Other than bank failures, what would happen if the Fed started raising rates? Money would shift into the real economy, with the immediate consequence that wage-earners would be competing with all this extra money for the same goods in the universe. And that would economic dislocation -- the equivalent of reducing most people's pay by half or two thirds -- would have immediate political consequences.

And, that of course, is why the Fed is keeping rates low, and why Obama is not earnestly trying to shut down the financial party. When the party is shut down, the revelers would stream into the village, but the longer they spend in their own world, the more disruptive they will become when they merge with ours.

Saturday, January 02, 2010

When Palinolithic Republicans assert that the Reagan years were a particularly happy time for America, and refreshed joy awaits the country if we return to them, they neglect that the burst of pent-up entrepreneurialism was only possible because it had been pent-up for so long, and, more subtly, that the redistributive income taxes from 1930 to 1980 had reduced the economic clout of the established financial aristocracy, creating a vacuum at the top that motivated people into superhuman acts of achievement.

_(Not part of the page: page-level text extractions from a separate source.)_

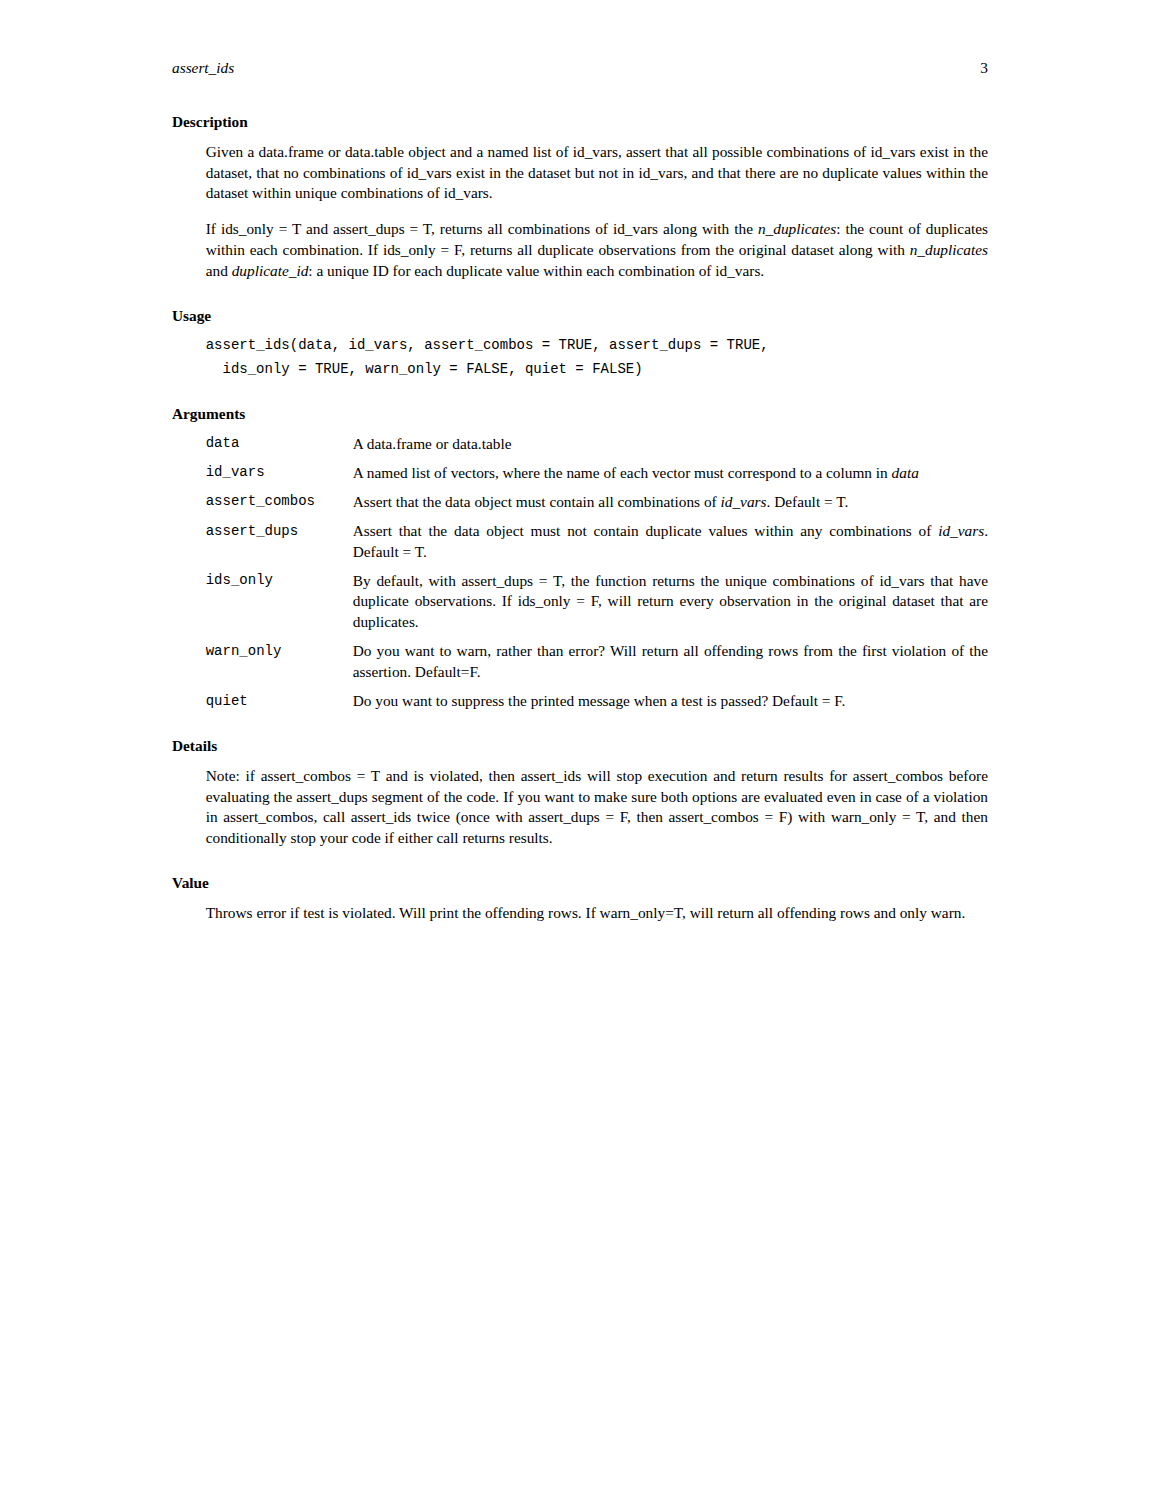assert_ids 3
Description
Given a data.frame or data.table object and a named list of id_vars, assert that all possible combinations of id_vars exist in the dataset, that no combinations of id_vars exist in the dataset but not in id_vars, and that there are no duplicate values within the dataset within unique combinations of id_vars.
If ids_only = T and assert_dups = T, returns all combinations of id_vars along with the n_duplicates: the count of duplicates within each combination. If ids_only = F, returns all duplicate observations from the original dataset along with n_duplicates and duplicate_id: a unique ID for each duplicate value within each combination of id_vars.
Usage
assert_ids(data, id_vars, assert_combos = TRUE, assert_dups = TRUE,
ids_only = TRUE, warn_only = FALSE, quiet = FALSE)
Arguments
data
A data.frame or data.table
id_vars
A named list of vectors, where the name of each vector must correspond to a column in data
assert_combos
Assert that the data object must contain all combinations of id_vars. Default = T.
assert_dups
Assert that the data object must not contain duplicate values within any combinations of id_vars. Default = T.
ids_only
By default, with assert_dups = T, the function returns the unique combinations of id_vars that have duplicate observations. If ids_only = F, will return every observation in the original dataset that are duplicates.
warn_only
Do you want to warn, rather than error? Will return all offending rows from the first violation of the assertion. Default=F.
quiet
Do you want to suppress the printed message when a test is passed? Default = F.
Details
Note: if assert_combos = T and is violated, then assert_ids will stop execution and return results for assert_combos before evaluating the assert_dups segment of the code. If you want to make sure both options are evaluated even in case of a violation in assert_combos, call assert_ids twice (once with assert_dups = F, then assert_combos = F) with warn_only = T, and then conditionally stop your code if either call returns results.
Value
Throws error if test is violated. Will print the offending rows. If warn_only=T, will return all offending rows and only warn.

Middle America spent the last ten years distracted by terrorism, pornography and survival, while mega-wealthy individuals have been quietly solidifying their economic position, to the point where we are at the genuine risk of an intergenerational aristocracy that will stifle entrepreneurialism for years to come and a return to the Reagan era of easy money and deregulation would accelerate that trendency.

Friday, January 01, 2010

No wonder our resolutions are so short-lived

Of all the Julian crimes, starting the year in the Dead of Winter rather than the Opening of Spring, is a typical authoritarian dick-move -- it desynchronizes civilization from the rhythms of nature, and increases people's reliance on godlike leaders.